[Start of section]

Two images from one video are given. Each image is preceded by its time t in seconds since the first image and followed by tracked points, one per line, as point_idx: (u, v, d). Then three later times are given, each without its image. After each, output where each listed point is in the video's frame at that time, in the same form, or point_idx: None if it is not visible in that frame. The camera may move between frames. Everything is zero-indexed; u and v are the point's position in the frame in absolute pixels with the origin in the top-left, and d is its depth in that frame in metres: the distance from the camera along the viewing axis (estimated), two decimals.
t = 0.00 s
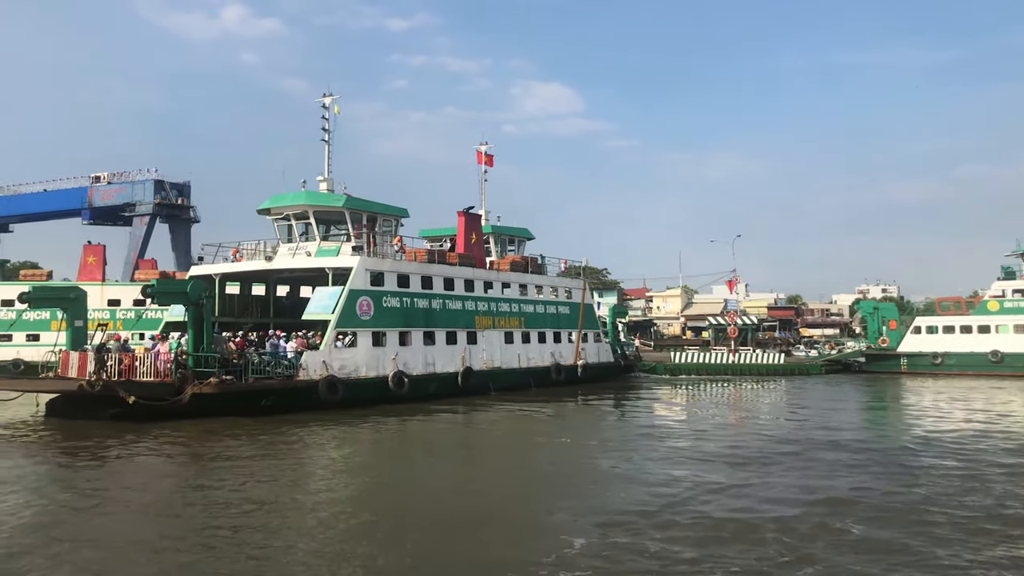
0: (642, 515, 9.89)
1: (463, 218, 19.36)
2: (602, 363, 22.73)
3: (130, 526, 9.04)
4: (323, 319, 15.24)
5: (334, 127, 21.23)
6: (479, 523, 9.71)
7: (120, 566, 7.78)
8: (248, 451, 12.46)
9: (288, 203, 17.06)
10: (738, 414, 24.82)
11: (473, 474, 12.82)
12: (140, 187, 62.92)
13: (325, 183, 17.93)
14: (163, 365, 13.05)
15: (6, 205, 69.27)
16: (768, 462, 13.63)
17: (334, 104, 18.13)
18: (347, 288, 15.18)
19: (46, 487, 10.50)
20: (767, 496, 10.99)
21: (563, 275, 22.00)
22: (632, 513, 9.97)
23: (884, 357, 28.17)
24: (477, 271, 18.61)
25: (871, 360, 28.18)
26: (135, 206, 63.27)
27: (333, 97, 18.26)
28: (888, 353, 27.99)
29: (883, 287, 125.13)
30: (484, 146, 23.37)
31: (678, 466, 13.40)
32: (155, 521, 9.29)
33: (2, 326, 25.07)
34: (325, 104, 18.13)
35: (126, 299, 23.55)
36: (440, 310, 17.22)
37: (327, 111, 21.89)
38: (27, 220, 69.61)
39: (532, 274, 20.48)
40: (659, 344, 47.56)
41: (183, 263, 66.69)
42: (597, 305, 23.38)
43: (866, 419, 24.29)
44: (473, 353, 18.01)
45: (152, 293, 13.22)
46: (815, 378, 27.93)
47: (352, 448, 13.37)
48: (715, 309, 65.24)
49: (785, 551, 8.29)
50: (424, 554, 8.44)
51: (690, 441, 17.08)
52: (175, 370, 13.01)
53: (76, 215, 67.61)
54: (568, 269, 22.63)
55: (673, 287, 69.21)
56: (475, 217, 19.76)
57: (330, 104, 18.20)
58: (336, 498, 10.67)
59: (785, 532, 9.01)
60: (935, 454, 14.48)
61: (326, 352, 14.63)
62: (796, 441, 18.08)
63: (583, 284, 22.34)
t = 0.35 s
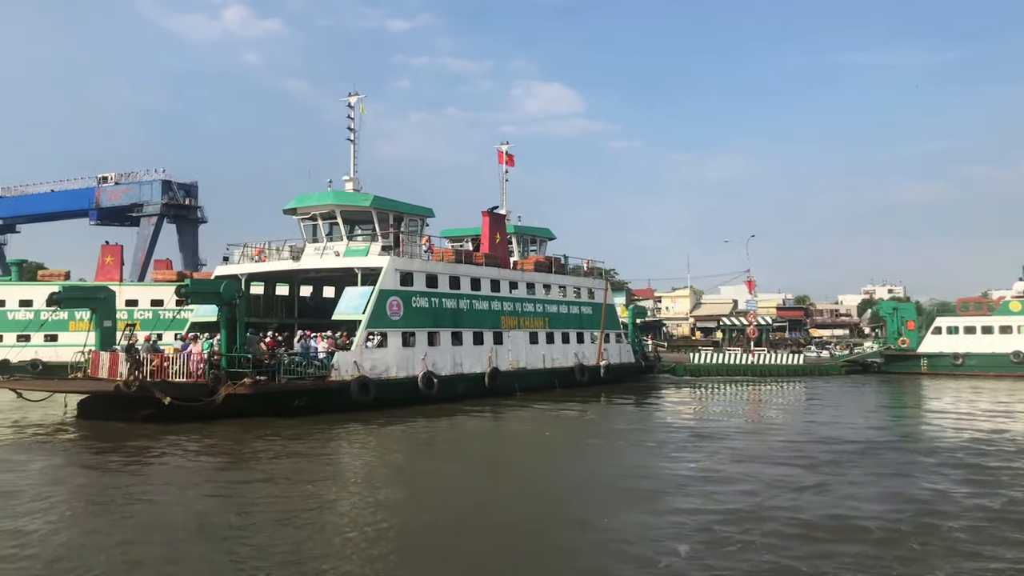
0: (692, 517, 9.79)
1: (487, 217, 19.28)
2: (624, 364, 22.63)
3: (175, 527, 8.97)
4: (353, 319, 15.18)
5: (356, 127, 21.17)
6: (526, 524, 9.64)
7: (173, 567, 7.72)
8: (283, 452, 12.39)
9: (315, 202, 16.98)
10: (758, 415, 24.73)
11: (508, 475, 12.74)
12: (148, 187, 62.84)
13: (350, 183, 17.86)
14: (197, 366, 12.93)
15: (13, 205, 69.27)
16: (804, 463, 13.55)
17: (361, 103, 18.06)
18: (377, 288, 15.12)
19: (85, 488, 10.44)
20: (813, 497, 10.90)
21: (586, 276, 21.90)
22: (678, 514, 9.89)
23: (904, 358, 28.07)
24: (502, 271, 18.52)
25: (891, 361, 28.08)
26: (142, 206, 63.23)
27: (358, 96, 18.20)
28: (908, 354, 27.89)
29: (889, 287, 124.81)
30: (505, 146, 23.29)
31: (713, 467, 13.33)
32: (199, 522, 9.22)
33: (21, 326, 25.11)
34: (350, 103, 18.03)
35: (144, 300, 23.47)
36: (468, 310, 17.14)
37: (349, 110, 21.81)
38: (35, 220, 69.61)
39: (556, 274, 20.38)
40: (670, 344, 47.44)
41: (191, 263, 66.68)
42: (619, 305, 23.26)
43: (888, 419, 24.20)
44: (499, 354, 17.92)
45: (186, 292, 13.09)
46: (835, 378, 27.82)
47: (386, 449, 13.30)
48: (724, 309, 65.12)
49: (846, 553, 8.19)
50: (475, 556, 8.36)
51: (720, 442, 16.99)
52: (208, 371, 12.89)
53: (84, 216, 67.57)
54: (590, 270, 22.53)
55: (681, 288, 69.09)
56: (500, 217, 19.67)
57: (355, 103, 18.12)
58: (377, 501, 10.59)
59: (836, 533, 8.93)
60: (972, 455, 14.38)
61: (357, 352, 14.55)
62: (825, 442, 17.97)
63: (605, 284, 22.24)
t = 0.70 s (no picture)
0: (736, 514, 9.72)
1: (509, 217, 19.22)
2: (644, 364, 22.53)
3: (216, 526, 8.90)
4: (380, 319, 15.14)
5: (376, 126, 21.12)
6: (567, 523, 9.57)
7: (220, 565, 7.65)
8: (315, 451, 12.33)
9: (339, 202, 16.91)
10: (777, 414, 24.63)
11: (540, 475, 12.66)
12: (154, 187, 62.78)
13: (373, 182, 17.80)
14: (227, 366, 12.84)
15: (18, 205, 69.19)
16: (836, 461, 13.49)
17: (383, 102, 18.00)
18: (404, 288, 15.07)
19: (121, 488, 10.38)
20: (854, 495, 10.82)
21: (605, 275, 21.79)
22: (720, 513, 9.82)
23: (921, 358, 27.98)
24: (525, 271, 18.45)
25: (908, 361, 27.99)
26: (148, 206, 63.17)
27: (380, 95, 18.14)
28: (926, 354, 27.80)
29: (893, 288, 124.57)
30: (524, 145, 23.22)
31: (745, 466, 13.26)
32: (240, 521, 9.16)
33: (38, 326, 25.14)
34: (373, 102, 17.98)
35: (160, 300, 23.41)
36: (492, 310, 17.08)
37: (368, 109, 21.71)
38: (40, 220, 69.56)
39: (577, 274, 20.28)
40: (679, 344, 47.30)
41: (197, 263, 66.67)
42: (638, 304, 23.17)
43: (908, 419, 24.11)
44: (523, 353, 17.85)
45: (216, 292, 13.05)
46: (852, 378, 27.72)
47: (416, 449, 13.24)
48: (732, 309, 65.01)
49: (900, 550, 8.13)
50: (522, 555, 8.29)
51: (746, 442, 16.91)
52: (237, 370, 12.79)
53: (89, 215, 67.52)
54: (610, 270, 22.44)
55: (688, 288, 68.98)
56: (521, 217, 19.60)
57: (378, 102, 18.06)
58: (413, 501, 10.53)
59: (883, 531, 8.85)
60: (1005, 454, 14.29)
61: (386, 351, 14.49)
62: (851, 441, 17.89)
63: (625, 284, 22.13)
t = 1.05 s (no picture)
0: (787, 512, 9.60)
1: (534, 216, 19.11)
2: (665, 363, 22.42)
3: (264, 522, 8.78)
4: (410, 318, 15.05)
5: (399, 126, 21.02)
6: (616, 521, 9.45)
7: (277, 561, 7.53)
8: (351, 452, 12.23)
9: (366, 200, 16.82)
10: (798, 414, 24.51)
11: (577, 475, 12.55)
12: (161, 186, 62.70)
13: (399, 181, 17.70)
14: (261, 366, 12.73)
15: (24, 205, 69.12)
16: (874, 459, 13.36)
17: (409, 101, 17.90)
18: (435, 287, 14.99)
19: (161, 486, 10.27)
20: (901, 492, 10.70)
21: (627, 275, 21.68)
22: (771, 510, 9.70)
23: (941, 357, 27.85)
24: (551, 270, 18.34)
25: (928, 360, 27.86)
26: (155, 206, 63.09)
27: (405, 93, 18.03)
28: (945, 353, 27.67)
29: (899, 287, 124.26)
30: (545, 144, 23.13)
31: (783, 463, 13.15)
32: (288, 518, 9.05)
33: (56, 326, 25.16)
34: (398, 100, 17.88)
35: (179, 300, 23.34)
36: (519, 309, 16.98)
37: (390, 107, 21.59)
38: (46, 221, 69.51)
39: (601, 273, 20.16)
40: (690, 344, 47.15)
41: (205, 263, 66.61)
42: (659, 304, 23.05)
43: (930, 417, 23.98)
44: (549, 353, 17.74)
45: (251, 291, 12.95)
46: (871, 377, 27.60)
47: (451, 450, 13.13)
48: (740, 309, 64.82)
49: (962, 548, 8.01)
50: (578, 551, 8.18)
51: (776, 441, 16.79)
52: (272, 371, 12.68)
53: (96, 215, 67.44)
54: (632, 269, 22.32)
55: (697, 287, 68.82)
56: (546, 215, 19.49)
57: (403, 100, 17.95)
58: (456, 501, 10.41)
59: (941, 529, 8.73)
60: None
61: (417, 351, 14.41)
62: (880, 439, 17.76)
63: (647, 283, 22.01)
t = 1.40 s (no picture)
0: (832, 511, 9.51)
1: (557, 215, 19.01)
2: (686, 363, 22.32)
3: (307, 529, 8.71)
4: (438, 318, 14.98)
5: (421, 125, 20.98)
6: (662, 520, 9.36)
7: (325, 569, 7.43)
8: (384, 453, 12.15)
9: (392, 199, 16.75)
10: (818, 413, 24.38)
11: (611, 476, 12.46)
12: (168, 187, 62.66)
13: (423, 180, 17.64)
14: (294, 366, 12.67)
15: (31, 206, 69.07)
16: (909, 456, 13.25)
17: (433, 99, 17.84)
18: (463, 287, 14.92)
19: (199, 493, 10.20)
20: (943, 490, 10.60)
21: (649, 274, 21.57)
22: (816, 509, 9.60)
23: (960, 357, 27.72)
24: (575, 269, 18.25)
25: (947, 359, 27.74)
26: (162, 206, 63.04)
27: (429, 92, 17.98)
28: (965, 352, 27.54)
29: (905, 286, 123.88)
30: (563, 142, 23.07)
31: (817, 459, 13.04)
32: (330, 524, 8.96)
33: (74, 326, 25.14)
34: (422, 99, 17.82)
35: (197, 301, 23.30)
36: (545, 309, 16.88)
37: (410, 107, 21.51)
38: (53, 222, 69.47)
39: (623, 272, 20.05)
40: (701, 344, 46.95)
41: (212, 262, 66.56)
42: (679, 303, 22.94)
43: (952, 416, 23.85)
44: (574, 353, 17.63)
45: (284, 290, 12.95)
46: (890, 377, 27.46)
47: (482, 449, 13.05)
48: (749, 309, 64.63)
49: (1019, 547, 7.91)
50: (628, 552, 8.08)
51: (804, 440, 16.68)
52: (305, 371, 12.62)
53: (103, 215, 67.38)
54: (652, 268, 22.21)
55: (705, 287, 68.61)
56: (569, 215, 19.40)
57: (427, 99, 17.90)
58: (495, 502, 10.33)
59: (993, 527, 8.63)
60: None
61: (446, 351, 14.35)
62: (907, 438, 17.64)
63: (668, 283, 21.90)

[End of section]

DIRECTIONS FOR THIS TASK → If a picture sits between the line containing "33: (2, 326, 25.07)" and the line containing "13: (350, 183, 17.86)", leave it out, and return the lines of that range above exactly, both ends included.

TASK RESULT →
33: (2, 326, 25.07)
34: (325, 104, 18.13)
35: (126, 299, 23.55)
36: (440, 310, 17.22)
37: (327, 111, 21.89)
38: (27, 220, 69.61)
39: (532, 274, 20.48)
40: (659, 344, 47.56)
41: (183, 263, 66.69)
42: (597, 305, 23.38)
43: (866, 419, 24.29)
44: (473, 353, 18.01)
45: (152, 293, 13.22)
46: (815, 378, 27.93)
47: (352, 448, 13.37)
48: (715, 309, 65.24)
49: (785, 551, 8.29)
50: (424, 554, 8.44)
51: (690, 441, 17.08)
52: (175, 370, 13.01)
53: (76, 215, 67.61)
54: (568, 269, 22.63)
55: (673, 287, 69.21)
56: (475, 217, 19.76)
57: (330, 104, 18.20)
58: (336, 498, 10.67)
59: (785, 532, 9.01)
60: (935, 454, 14.48)
61: (326, 352, 14.63)
62: (796, 441, 18.08)
63: (583, 284, 22.34)
t = 0.35 s
0: (692, 517, 9.79)
1: (487, 217, 19.28)
2: (624, 364, 22.63)
3: (175, 527, 8.97)
4: (353, 319, 15.18)
5: (356, 127, 21.17)
6: (526, 524, 9.64)
7: (173, 567, 7.72)
8: (283, 452, 12.39)
9: (315, 202, 16.98)
10: (758, 415, 24.73)
11: (508, 475, 12.74)
12: (148, 187, 62.84)
13: (350, 183, 17.86)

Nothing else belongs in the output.